Directions for this task:
According to the refrigerator repair notes, how many Philips sheet metal screws hold the plastic housing with the temperature control to the top of the refrigerator compartment?

Selected passage:
__________________________________________________

First, unplug the refrigerator since you're working with live wires.Remove the 4 Philips sheet metal screws holding the plastic housing that holds the temperature control to the top of the refrigerator compartment. Pull the housing down then out since there is a tube on the housing where the water flows out the back of the refrigerator during the defrost cycle.Remove the 2 Philips screws holding the defrost timer on the plastic housing. Pull the connectors off the old timer and attach them in exactly the same positions on the new defrost timer.Attach the new defrost timer to the plastic housing with the 2 screws.Reinstall the plastic housing, making sure the water tube is inserted into the back of the refrigerator wall.Plug the refrigerator back in and you're done.
verifed temp cntrol by putting element in ice bath removed box and replaced both time and control
i removed the 4 screws holding cover. removed two screws holding timer. unplugged timer. plugged in new one. reassembled.
Used exploded parts view to locate part. Removed old part and replaced with new defrost timer. Piece of cake.
remove all freezer items and remove back panel covering the coils - about 8-10 nuts using a nut driver. The coils in my refridgerator were covered with a heavy frost - thermostat was also frozen over. Manually turn the defrost timer so the fan turns off to observe if the heating element is working (defrost timer is on the bottom front of the refrigerator on the left side). My heating element did work so I decided to replace the thermostat and defrost timer. Unplug the refrigerator. Disconnect 2 wires connecting the thermostat and unhook. Replacing with new thermostat - red and white wires that have male/female connectors and hook onto coil as before. Note that two parts with similar names were offered by PartsSelect and you really couldn't tell which was the right one - I got both but returning the unused one was very easy but cost a couple of bucks in shipping. Next, take out two screws and the bracket that holds the defrost timer in place and unplug it. Plug in the new one and screw it back in. Reinstall the back panel - throw out all that stuff in the freezer that you've had in there for 10 years and turn it back on - very simple and it worked perfectly. Very good experience with returning parts - excellent customer service.

__________________________________________________

Data shown:
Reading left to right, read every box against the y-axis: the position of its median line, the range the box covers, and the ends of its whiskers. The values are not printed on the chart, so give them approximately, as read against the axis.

__________________________________________________

Written response:
Four.